Mein persönliches Highlight war Uwe Sievers’ Veranstaltung zum Thema “Wer kontrolliert das Internet?”. Der IT-Spezialist surfte schon im Internet, als selbiges noch kein World Wide Web war und einzelne Universitäten gerade erst begonnen, über interne Netzwerke hinaus zu kommunizieren. Einen kurzen Überblick zur Geschichte des Internets findet ihr hier. Im Seminar ging es u.a. darum, wie eigentlich so ein Datenpaket aufgebaut ist und über welche “Knotenpunkte” die Anfrage läuft, wenn wir z.B. eine Webseite in den USA aufrufen. Wer nach dem Einführungs-Video ein bisschen herumprobieren mag, findet hier Anregungen.
An Praxistauglichkeit kaum zu übertreffen war ein Pro-Workshop mit Katja Eichholz von der linken Tageszeitung Neues Deutschland. Sie gab uns nicht nur in einem Vortrag Einblick in das Content-Management-System ihrer Online-Redaktion. Wir durften uns auch selbst dort einloggen und anhand eines Praxisbeispiels die Herausforderung nachempfinden, eine tagesaktuelle dpa-Meldung unter Zeitdruck durch Ergänzen von eigenen Informationen, weiterführende Links und passendem Bildmaterial in einen spannenden Artikel zu verwandeln.

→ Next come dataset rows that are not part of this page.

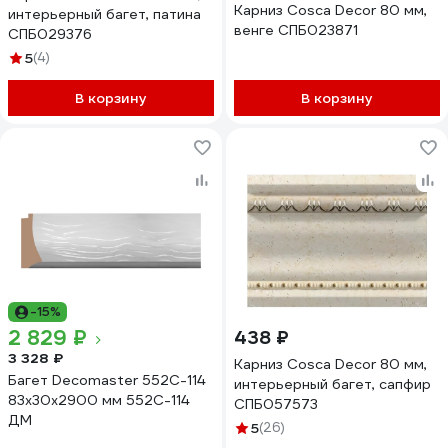
Карниз Cosca Decor 80 мм,
интерьерный багет, патина
венге СПБ023871
СПБ029376
5
(4)
В корзину
В корзину
-15%
2 829 ₽
438 ₽
3 328 ₽
Карниз Cosca Decor 80 мм,
Багет Decomaster 552C-114
интерьерный багет, сапфир
83x30x2900 мм 552C-114
СПБ057573
ДМ
5
(26)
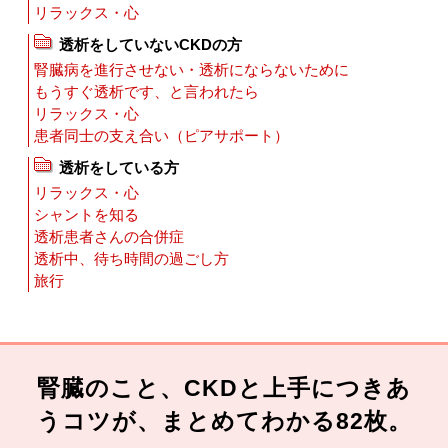
リラックス・心
透析をしていないCKDの方
腎臓病を進行させない・透析にならないために
もうすぐ透析です、と言われたら
リラックス・心
患者同士の支え合い（ピアサポート）
透析をしている方
リラックス・心
シャントを知る
透析患者さんの合併症
透析中、待ち時間の過ごし方
旅行
腎臓のこと、CKDと上手につきあ
うコツが、まとめてわかる82枚。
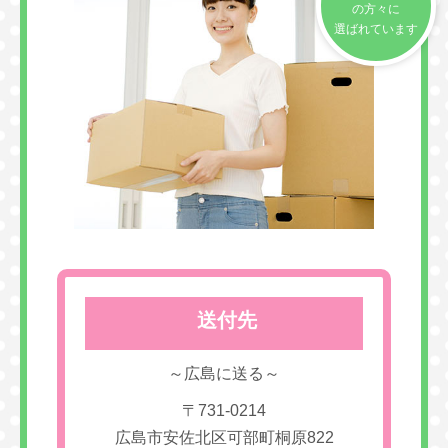
の方々に
選ばれています
送付先
～広島に送る～
〒731-0214
広島市安佐北区可部町桐原822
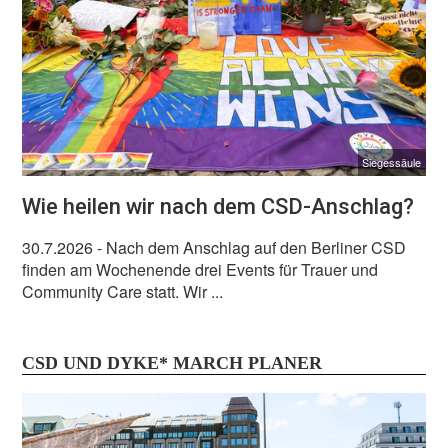
Siegessäule
Wie heilen wir nach dem CSD-Anschlag?
30.7.2026
- Nach dem Anschlag auf den Berliner CSD
finden am Wochenende drei Events für Trauer und
Community Care statt. Wir ...
CSD UND DYKE* MARCH PLANER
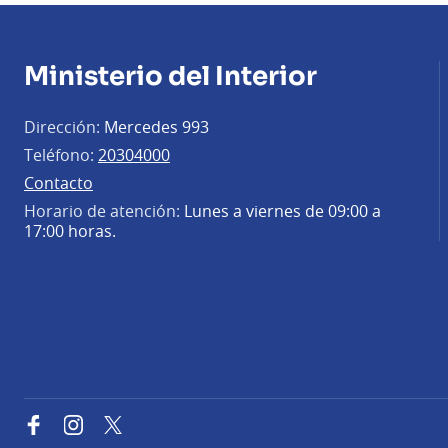
Ministerio del Interior
Dirección:
Mercedes 993
Teléfono:
20304000
Contacto
Horario de atención:
Lunes a viernes de 09:00 a
17:00 horas.
Facebook
Instagram
Twitter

Auf all die tollen Rahmenveranstaltungen, die während der Workshop-Woche stattfanden einzugehen, würde den Rahmen dieses Blogbeitrags sprengen. Interessant war zum Beispiel die Podiumsdiskussion mit Vertretern der linken Tages- bzw. Wochenzeitungen aus Italien (Il Manifesto) und Frankreich (Politis), die von sehr erfolgreichen Crowdfunding-Kampagnen berichteten, die ihnen in wirtschaftlich bedrohlichen Zeiten eine Fortsetzung ihres medialen Engagements ermöglichten. Auf die Unterstützung einer kleinen Zielgruppe, die sich voll mit dem Projekt identifiziert, können MedienmacherInnen scheinbar bauen.
Die nächste Linke Medienakademie ist schon in Planung: Sie soll vom 16. bis 21. März 2015 stattfinden. Termin vormerken lohnt sich, denn DozentInnen mit so viel Fachwissen, Offenheit und Vermittlungskompetenz in Kombination mit Tages- und Wochentickets zu so erschwinglichen Preisen sind etwas Besonderes.